Yamaha Motor Co., Ltd., a renowned manufacturer of motorcycles and engines for major automotive companies, is currently positioned with a positive long-term outlook based on its Smartkarma Smart Scores. With a solid Value score of 4 and a top-notch Dividend score of 5, Yamaha Motor showcases strong financial health and a commitment to rewarding its investors. While the Growth score sits at a respectable 3, indicating moderate growth potential, the Resilience score of 2 suggests some susceptibility to market fluctuations. Momentum, rated at 3, points to a steady performance trend. Overall, Yamaha Motor‘s outlook appears promising, particularly in terms of value and dividends.

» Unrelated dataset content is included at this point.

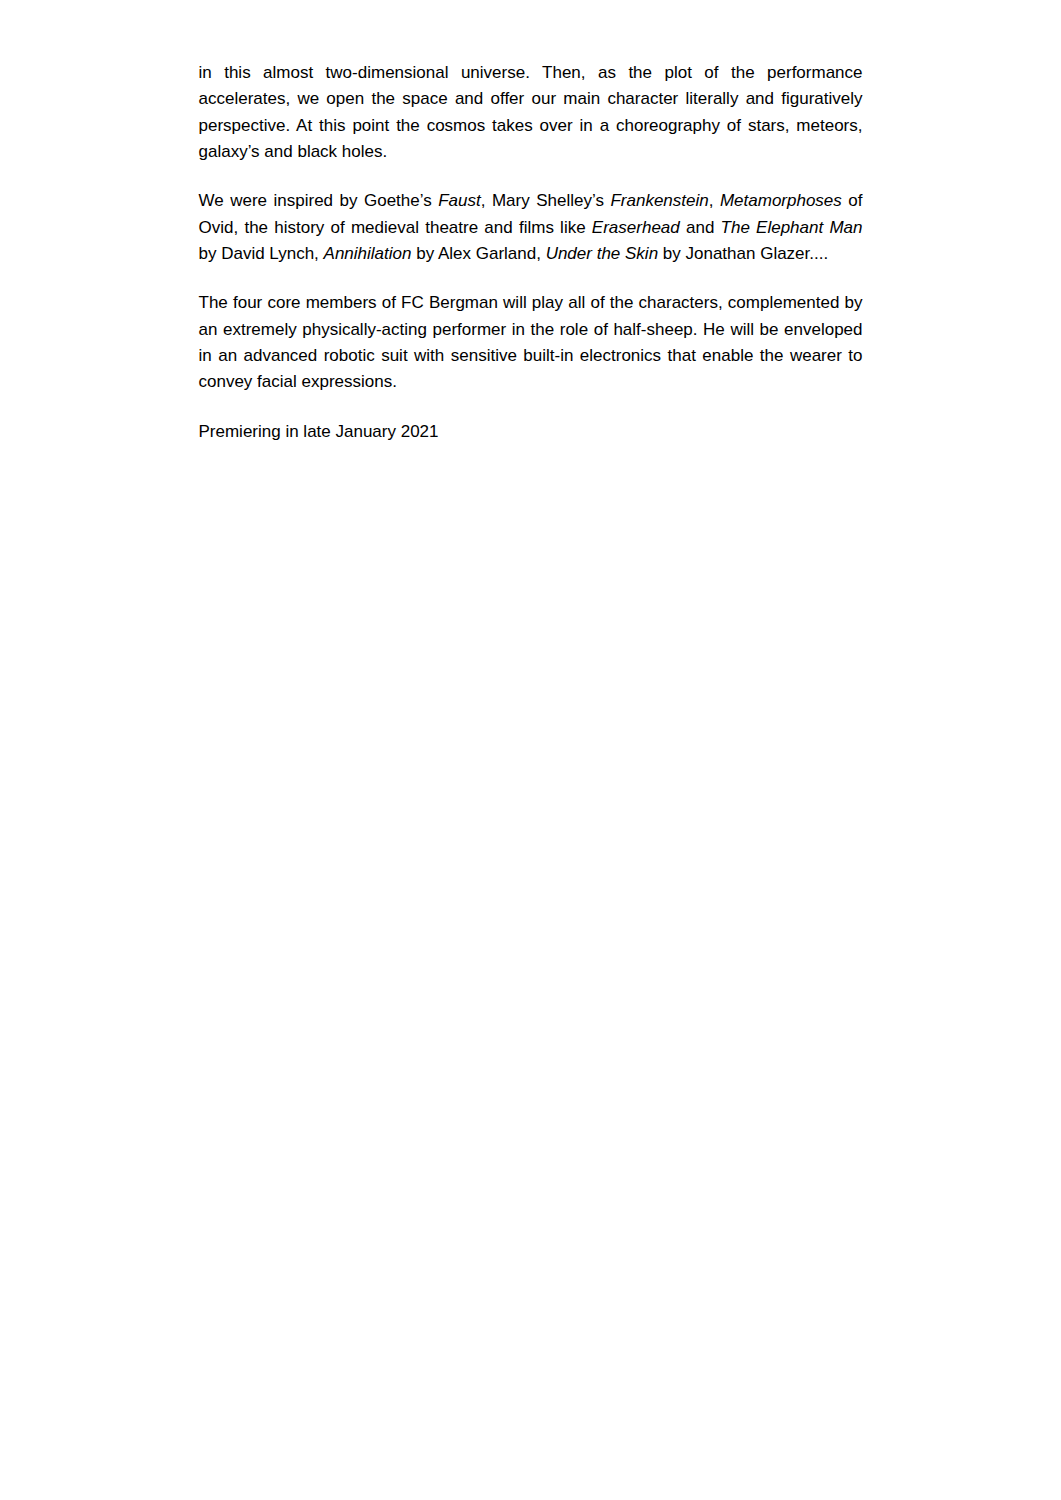in this almost two-dimensional universe. Then, as the plot of the performance accelerates, we open the space and offer our main character literally and figuratively perspective. At this point the cosmos takes over in a choreography of stars, meteors, galaxy’s and black holes.
We were inspired by Goethe’s Faust, Mary Shelley’s Frankenstein, Metamorphoses of Ovid, the history of medieval theatre and films like Eraserhead and The Elephant Man by David Lynch, Annihilation by Alex Garland, Under the Skin by Jonathan Glazer....
The four core members of FC Bergman will play all of the characters, complemented by an extremely physically-acting performer in the role of half-sheep. He will be enveloped in an advanced robotic suit with sensitive built-in electronics that enable the wearer to convey facial expressions.
Premiering in late January 2021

Yamaha Motor‘s diverse product portfolio, including motor boats, snowmobiles, golf carts, and electric power generators, caters to a global market extending across Japan, North America, Europe, Asia, and South America. The company’s strategic focus on delivering value to investors through dividends, coupled with its established presence in various geographical regions, positions Yamaha Motor favorably for long-term growth and stability in the competitive automotive industry.


Disclaimer: This article by Smartkarma is general in nature and based on historical data and analyst forecasts only using an unbiased methodology and our articles are not intended to be financial advice. It does not constitute a recommendation to buy or sell any stock, and does not take account of your objectives, or your financial situation. Note that our articles may not factor in the latest price-sensitive company announcements or qualitative material.
While all reasonable care has been taken in the preparation, Smartkarma makes no assurance about the accuracy of any generated data or content. All content is indicative only and should be independently checked for accuracy and confirmed before use. Smartkarma accepts no responsibility for any loss or damage caused as a result of any inaccuracy or error within the Lab online tools or generated data.